# Criterion for boundedness of power series

\begin{question} Give a necessary and sufficient criterion for the sequence $(a_n)$ so that the power series $\sum_{n=0}^{\infty} a_n x^n$ is bounded for all $x \in \mathbb{R}$. \end{question}

Consider a power series $\sum_{n=0}^{\infty} a_n x^n$ that is convergent for all $x \in {\mathbb R} $, thus defining a function $f: {\mathbb R} \to {\mathbb R}$. Are there criteria to decide whether $f$ is bounded (which e.g. is the case for the series with $a_n = (-1)^k/(2k)!$ for $n = 2k$ and $a_n = 0$ for n odd)? Some general remarks: \begin{itemize} \item A necessary condition for $\sum_n a_n x^n$ to be bounded is that $a_0$ is the only non-zero $a_n$ or there are infinitely many non-zero $a_n$'s which change sign infinitely many times. \item Changing a finite set of $a_n$'s (except $a_0$) does leave the subspace of bounded power series. \item The subspace of bounded power series is "large" in the sense that it is both a linear subspace (closed under sums and scalar multiples) and an algebra (closed under products). It includes all functions of the form $a \cos( f(x))$, where $f$ is any entire function $\mathbb{R} \to \mathbb{R}$. The question whether the subspace of bounded power series contains only these functions seems to be open. \end{itemize}

### What you have then is a

What you have then is a polynomial, and any nonconstant polynomial function is unbounded.
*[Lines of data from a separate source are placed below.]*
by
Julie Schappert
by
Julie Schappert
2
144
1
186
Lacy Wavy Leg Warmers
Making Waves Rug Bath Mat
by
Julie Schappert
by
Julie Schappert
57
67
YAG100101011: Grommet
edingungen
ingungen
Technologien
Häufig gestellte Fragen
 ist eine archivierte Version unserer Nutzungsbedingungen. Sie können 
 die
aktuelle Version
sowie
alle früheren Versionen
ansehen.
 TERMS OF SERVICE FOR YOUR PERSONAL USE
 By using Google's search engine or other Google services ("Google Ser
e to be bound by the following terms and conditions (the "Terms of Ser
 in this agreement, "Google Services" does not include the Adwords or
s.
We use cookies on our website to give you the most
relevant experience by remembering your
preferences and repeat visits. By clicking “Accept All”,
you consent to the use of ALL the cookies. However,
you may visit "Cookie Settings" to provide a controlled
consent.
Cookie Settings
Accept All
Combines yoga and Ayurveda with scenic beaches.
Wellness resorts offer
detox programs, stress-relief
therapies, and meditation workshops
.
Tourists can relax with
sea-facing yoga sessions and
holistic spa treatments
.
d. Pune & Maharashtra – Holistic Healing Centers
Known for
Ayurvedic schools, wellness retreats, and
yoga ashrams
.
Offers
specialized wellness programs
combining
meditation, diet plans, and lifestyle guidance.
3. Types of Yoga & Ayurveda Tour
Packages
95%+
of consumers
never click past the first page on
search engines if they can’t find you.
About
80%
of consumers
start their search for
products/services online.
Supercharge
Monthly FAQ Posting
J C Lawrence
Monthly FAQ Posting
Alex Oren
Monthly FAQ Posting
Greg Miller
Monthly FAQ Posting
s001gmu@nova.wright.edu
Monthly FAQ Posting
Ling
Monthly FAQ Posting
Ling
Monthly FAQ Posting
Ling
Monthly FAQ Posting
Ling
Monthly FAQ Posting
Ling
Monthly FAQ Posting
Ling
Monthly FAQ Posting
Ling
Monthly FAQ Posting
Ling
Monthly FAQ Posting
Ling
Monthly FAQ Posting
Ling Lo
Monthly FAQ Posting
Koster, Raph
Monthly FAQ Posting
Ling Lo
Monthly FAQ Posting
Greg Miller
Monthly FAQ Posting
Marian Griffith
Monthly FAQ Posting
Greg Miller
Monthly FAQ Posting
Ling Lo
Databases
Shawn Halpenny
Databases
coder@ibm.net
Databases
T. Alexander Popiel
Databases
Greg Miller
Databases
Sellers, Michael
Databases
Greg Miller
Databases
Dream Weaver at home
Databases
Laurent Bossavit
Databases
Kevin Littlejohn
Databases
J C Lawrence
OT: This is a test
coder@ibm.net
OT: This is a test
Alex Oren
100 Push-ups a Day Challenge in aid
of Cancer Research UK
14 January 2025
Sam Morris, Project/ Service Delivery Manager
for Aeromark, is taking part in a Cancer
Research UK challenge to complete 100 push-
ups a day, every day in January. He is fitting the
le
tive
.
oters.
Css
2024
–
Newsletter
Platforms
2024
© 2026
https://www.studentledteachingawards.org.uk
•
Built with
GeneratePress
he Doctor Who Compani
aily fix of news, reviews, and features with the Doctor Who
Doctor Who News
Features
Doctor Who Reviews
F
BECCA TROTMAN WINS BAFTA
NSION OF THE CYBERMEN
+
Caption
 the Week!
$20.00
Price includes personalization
### Re: A necessary condition

I posted the above comment anonymously, but now I have created an account. "It seems the sum would be bounded if there are only finitely many non-zero a sub n; it is not apparent to me that a sub 0 be the only non-zero a sub n."

### sin x = cos(pi/2 - x)

The sine function is in the class mentioned.

## A necessary condition

It seems the sum would be bounded if there are only finitely many non-zero a sub n; it is not apparent to me that a sub 0 be the only non-zero a sub n.